With negotiations between the United Auto Workers and the Detroit automakers heading into the final weekend ahead of the Sept. 14 deadline, new proposals from General Motors and Ford came under scrutiny from the UAW, which insisted neither company was near meeting union demands.

Stellantis submitted its first offer Friday since the negotiations opened back in July.
Strike against all three looms
Meanwhile, the UAW continued to insist it would take the unprecedented step of striking all three automakers simultaneously if a deadline is not reached when the contracts expire on Sept. 14 at 11:59 p.m.
UAW President Shawn Fain has emphasized this week if there is no tentative agreement by the deadline the union will strike. Fain also has declined to name a target, which in the past has led to temporary contract extensions at the other companies. So far, union officials have declined to discuss extensions even as it focused more intensely in the bargaining with Ford.
As the discussions progressed, GM disclosed it had proposed a 10% increase in wages, which it described the largest since the 1999 contract and 67% higher than 2015 and 2019 — along with the two additional lump sum payments of 3%, which brings the total increase to 16%.
“We have progressed to more detailed discussions in our 2023 UAW/GM labor negotiations, and today we put an economic offer on the table to the union. Our offer has been developed considering everything in our environment including competitor offers and what is important to our team members.” GM said in a statement.

GM said its proposal included a “well-deserved” wage improvements that far exceed the 2019 agreement. “We still have work to do, but we will continue to bargain in good faith with the UAW and work towards an outcome that recognizes the vital role of our team members in GM’s success,” GM said in a statement.
Rejection
The UAW, however, was not impressed.
“After refusing to bargain in good faith for the past six weeks, only after having federal labor board charges filed against them, GM has come to the table with an insulting proposal that doesn’t come close to an equitable agreement for America’s autoworkers.
“GM either doesn’t care or isn’t listening when we say we need economic justice at GM by 11:59 p.m. on Sept. 14th. The clock is ticking. Stop wasting our members’ time. Tick tock,” Fain said.
Meanwhile, Ford touted a pay increase that was part of the 2019 contract. Nearly 8,000 UAW-represented Ford employees received a substantial raise this Labor Day. Employees will see the pay increase in their next pay stubs.

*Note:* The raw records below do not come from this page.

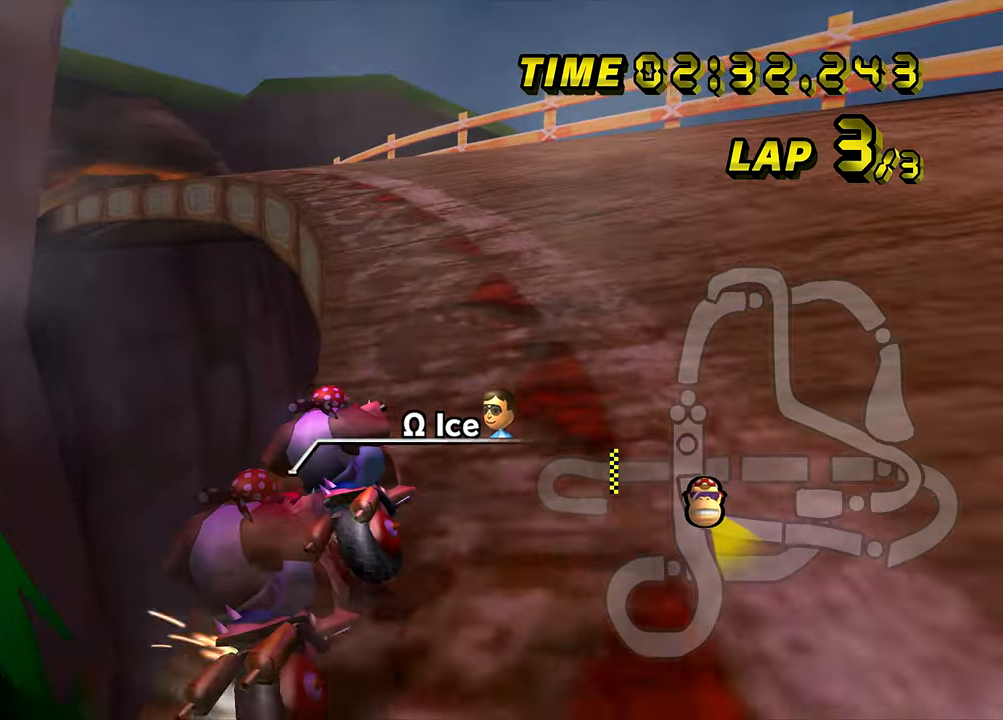
{"buttons": ["A", "B"], "left_stick": "left", "events": [[217, "left_stick", "center"], [267, "left_stick", "left"]]}
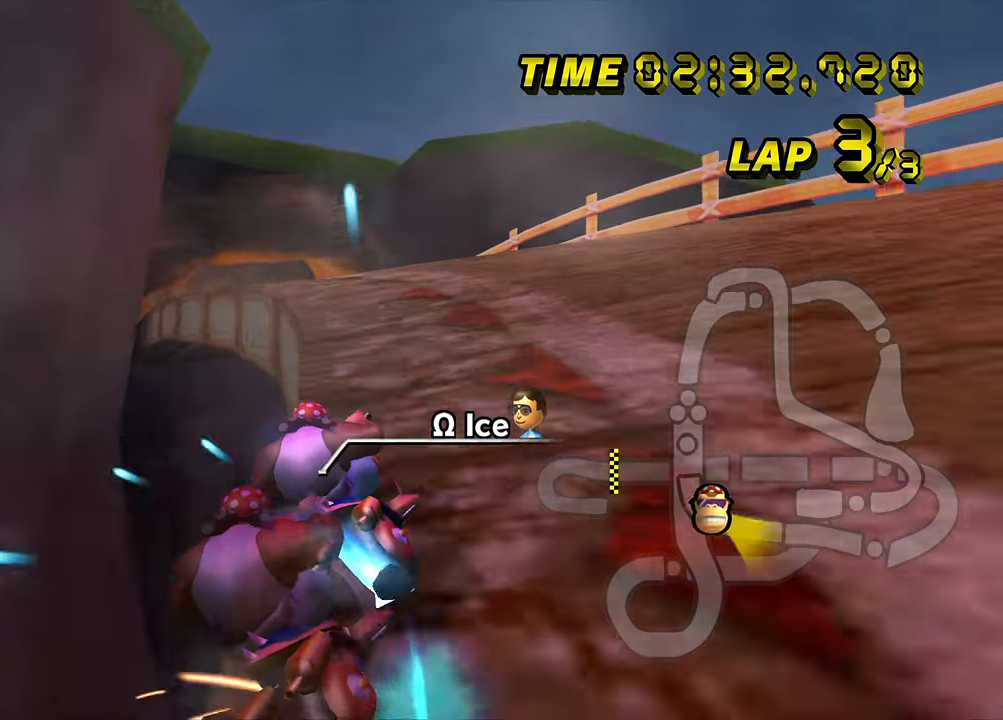
{"buttons": ["A"], "left_stick": "center", "events": [[17, "B", "up"], [467, "left_stick", "center"]]}
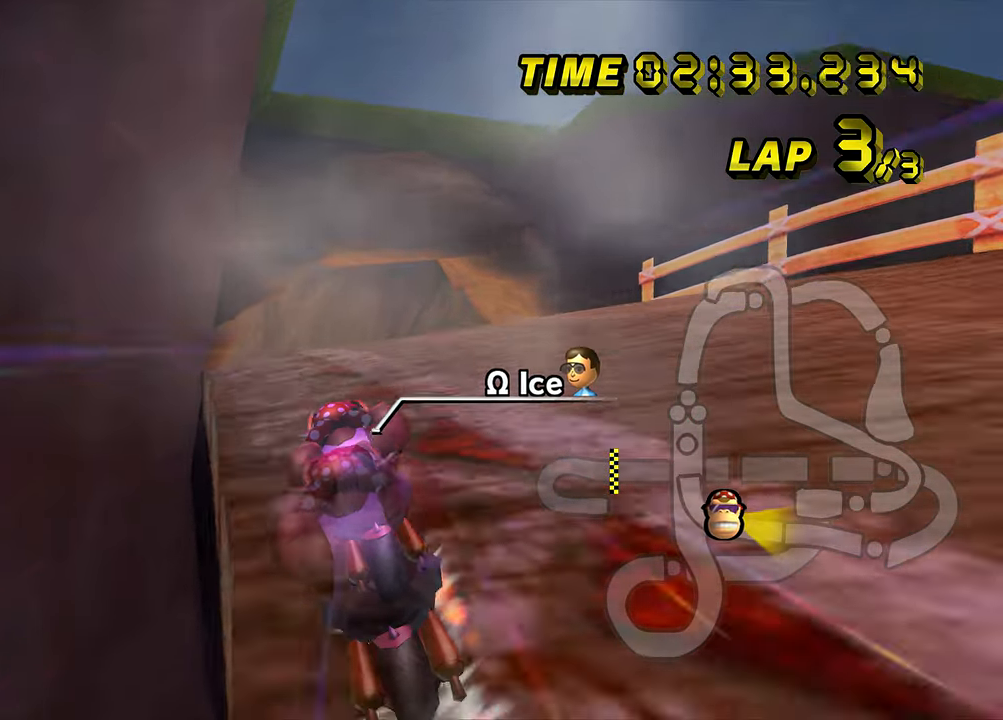
{"buttons": ["A"], "left_stick": "center", "events": [[34, "left_stick", "right"], [151, "left_stick", "center"]]}
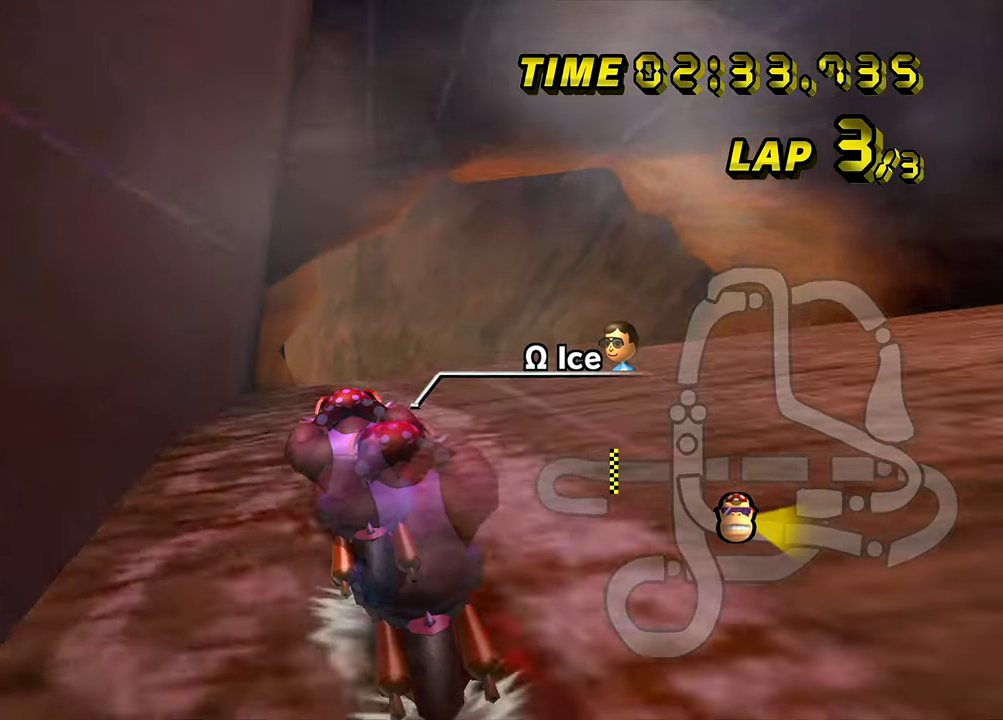
{"buttons": ["A"], "left_stick": "center", "events": []}
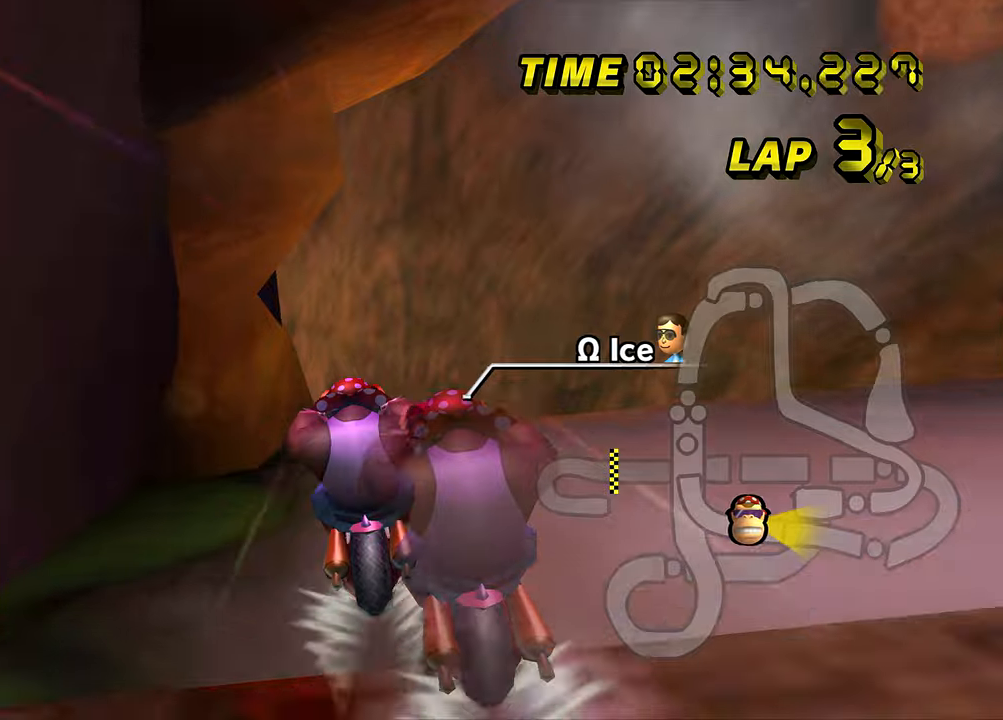
{"buttons": ["A"], "left_stick": "left", "events": [[501, "left_stick", "left"]]}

On average, these employees now earn $4.33 more per hour, or $9,000 a year. The increase could top $10,000 a year with overtime. The pay hikes were negotiated by Ford and the UAW in 2019 to shorten the time it takes workers to reach the average top wage rate of $32 an hour.
“These pay raises are an example of Ford’s commitment to improving the lives of our hourly workforce,” said Bryce Currie, Ford vice president, Manufacturing.
“The negotiating teams nicknamed this deal ‘23 Jump Street’ because in 2023 a significant number of UAW-Ford team members would see a jump in pay. And we are offering further improvements in the next contract.”
Top wages
Normally, growing into the top wage rate takes eight years, but with this agreement, 8,000 employees reached the top wage rates with as little as four years on the job.
The top wage rate differs by the specific type of job an employee does. On average, it is $32 per hour. With this move, 80% of all Ford’s UAW-represented hourly employees are now at the top wage rate. Those at the top wage rate are earning higher wages than 90% of all hourly employees in the U.S. auto industry, according to data from the Bureau of Labor Statistics.
Permanent hourly manufacturing employees were eligible for the pay increase if they were hired prior to the 2019 contract effective date and were earning at least $24.40 per hour as of Sept. 1, Ford said.

Ford has exceeded its job and investment commitments for the last three contracts, recently creating or retaining 5,600 jobs beyond 8,500 committed and investing $1.4 billion beyond $6 billion committed in the 2019 contract.
Ford also said it converted more than 14,100 employees from temporary employment to full-time permanent roles during the past four years — most of them ahead of schedule — and made all new hourly employees eligible for health care benefits from their first day on the job effective June 13, 2022.
Another offer
Stellantis’ COO Mark Stewart issued a statement about the company’s “first economic proposal” late Friday morning. The offer includes wage increases in each year of the deal totaling 14.5% with no lump sum payments.
Additionally, the deal builds in some “inflation protection,” with a $6,000 one-time inflation protection payment in the first year with an additional $4,500 in payments during the remaining three years of the deal.
Supplemental employees would get a wage increase from starting rate of $15.78 an hour to $20 an hour, which is a $4.22 an hour increase. Meanwhile in-progression employees would get an accelerated progression timeline from eight years to six years, potentially reducing the time that employees can reach the max wage rate by 25%.
“This is a responsible and strong offer that positions us to continue providing good jobs for our employees today and in the next generation here in the U.S.,” Stewart said in the statement. “It also protects the company’s future ability to continue to compete globally in an industry that is rapidly transitioning to electric vehicles.”